Thursday, January 17, 2019

Thursday Morning Links

This and that for your Thursday reading.

- Simon Ducatel discusses how wealth inequality is at the root of continued poverty and deprivation, while Charles Plante notes that anti-poverty strategies in Canada currently serve mostly to capture credit for existing policies rather than to guide the development of new ones.

- Grace Blakely points out the role that capital controls should play in ensuring that the wealthy pay their fair share toward social development and increased equality. And Duncan Cameron writes about Olivier Blanchard's recognition that public debt is entirely acceptable as long as it results from worthwhile investments.

- Cindy Blackstock highlights how the continued lack of progress on Indigenous child welfare is entirely the result of governments failing to act on policies which they know to be effective.

- Andrew Longhurst makes the case for a move away from fee-for-service payment of physicians.

- Finally, Rick Smith challenges Macleans' attempt to equate the left and right in their contributions to Canada's political scene:

On all of the major questions facing humanity today—climate change, inequality, defending and deepening pluralism in an age of globalization —the left is working to find answers. True, in some areas we are still coming up short. For all the achievements of left movements in the 20th century, from the welfare state to universal healthcare to progressive labour legislation, inequality remains a deep and abiding fact of Canadian life. Despite successfully making the environment a major issue of public concern, there is still much work to be done if we are to avert the coming climate crisis. Racism and the discriminatory treatment of racialized Canadians are still tragic realities, human rights and equity laws notwithstanding.

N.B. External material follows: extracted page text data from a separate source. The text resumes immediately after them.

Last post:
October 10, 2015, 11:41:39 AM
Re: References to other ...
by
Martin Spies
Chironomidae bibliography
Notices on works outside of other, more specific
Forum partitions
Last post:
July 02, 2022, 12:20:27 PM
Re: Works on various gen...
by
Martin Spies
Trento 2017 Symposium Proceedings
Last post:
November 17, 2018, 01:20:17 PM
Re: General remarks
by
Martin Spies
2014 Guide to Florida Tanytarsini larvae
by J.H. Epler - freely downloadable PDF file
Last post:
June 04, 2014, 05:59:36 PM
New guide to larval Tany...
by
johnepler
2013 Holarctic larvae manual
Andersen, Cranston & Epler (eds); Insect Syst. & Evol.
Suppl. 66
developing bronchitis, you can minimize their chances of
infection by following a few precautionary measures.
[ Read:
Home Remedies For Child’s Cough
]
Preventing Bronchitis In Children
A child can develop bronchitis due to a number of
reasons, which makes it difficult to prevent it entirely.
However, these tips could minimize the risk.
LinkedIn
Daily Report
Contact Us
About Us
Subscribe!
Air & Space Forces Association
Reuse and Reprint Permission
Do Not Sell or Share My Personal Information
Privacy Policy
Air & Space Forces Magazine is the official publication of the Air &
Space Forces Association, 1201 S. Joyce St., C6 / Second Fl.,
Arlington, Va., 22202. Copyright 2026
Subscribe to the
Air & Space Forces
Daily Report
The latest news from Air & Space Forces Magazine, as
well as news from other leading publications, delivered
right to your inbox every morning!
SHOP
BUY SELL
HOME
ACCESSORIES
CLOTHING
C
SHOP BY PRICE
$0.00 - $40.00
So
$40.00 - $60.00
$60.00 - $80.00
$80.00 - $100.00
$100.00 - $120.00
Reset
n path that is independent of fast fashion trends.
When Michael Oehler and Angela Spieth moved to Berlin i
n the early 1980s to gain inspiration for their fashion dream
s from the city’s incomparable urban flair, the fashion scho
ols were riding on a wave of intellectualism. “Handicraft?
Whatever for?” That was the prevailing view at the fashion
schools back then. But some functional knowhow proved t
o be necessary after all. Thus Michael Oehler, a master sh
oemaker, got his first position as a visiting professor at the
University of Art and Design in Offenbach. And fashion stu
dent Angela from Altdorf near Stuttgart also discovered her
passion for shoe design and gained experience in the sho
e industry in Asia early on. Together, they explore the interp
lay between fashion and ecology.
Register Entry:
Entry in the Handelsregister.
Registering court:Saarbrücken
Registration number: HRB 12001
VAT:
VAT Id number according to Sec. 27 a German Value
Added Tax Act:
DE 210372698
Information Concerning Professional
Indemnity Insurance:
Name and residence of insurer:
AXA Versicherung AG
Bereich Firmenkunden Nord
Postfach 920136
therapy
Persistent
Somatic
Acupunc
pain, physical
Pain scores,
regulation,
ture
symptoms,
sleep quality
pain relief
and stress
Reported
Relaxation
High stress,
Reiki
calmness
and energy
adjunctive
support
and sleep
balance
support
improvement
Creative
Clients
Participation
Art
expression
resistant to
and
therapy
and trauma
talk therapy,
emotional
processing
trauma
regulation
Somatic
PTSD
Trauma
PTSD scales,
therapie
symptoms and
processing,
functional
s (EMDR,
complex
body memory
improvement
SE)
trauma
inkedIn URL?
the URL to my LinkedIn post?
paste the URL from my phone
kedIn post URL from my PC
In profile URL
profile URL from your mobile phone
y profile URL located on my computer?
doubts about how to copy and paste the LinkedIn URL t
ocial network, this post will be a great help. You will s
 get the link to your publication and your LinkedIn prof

Challenges like these and the moral necessity of tackling them is precisely what animates today’s left in Canada and abroad. Yes, their urgency may inspire impassioned, even angry critiques of the political status quo and what can sometimes be difficult, needlessly fractious debates within our own ranks. Some believe this makes the left and right fellow travelers amid the ongoing crisis of liberal democracy. Nothing could be further from the truth.
...

While prominent left-wing figures like Bernie Sanders or Jagmeet Singh indeed give expression to anger, its targets are corporations who exploit their workers or extremely wealthy people who don’t pay their fair share of taxes. The ultimate goal of this anger is to overcome visible injustices and make material gains for working people, young and old, across all sections of society. The same can be said for groups like Black Lives Matter or #MeToo, which are giving constructive expression to justified anger at discrimination and bigotry on both sides of the border.

The right is not, to put it kindly, either doing the same or searching for answers to the major challenges facing our societies today. In conservative parties across the country, climate change denialism (or its close cousin foot-dragging-ism) runs rampant—as evidenced by the recent actions of the Ford government in Ontario and the persistent hostility of the conservative movement to common-sense environmental policies such as cleaning up electricity production, or electric vehicle mandates or carbon pricing.

...
With the stakes being as high as they are in politics today, debates will inevitably prove divisive and difficult. But in their attempts to grapple with our anxious political moment, pundits and commentators alike should be careful not to conflate individuals and movements fighting injustice with those pursuing it as their animating principle.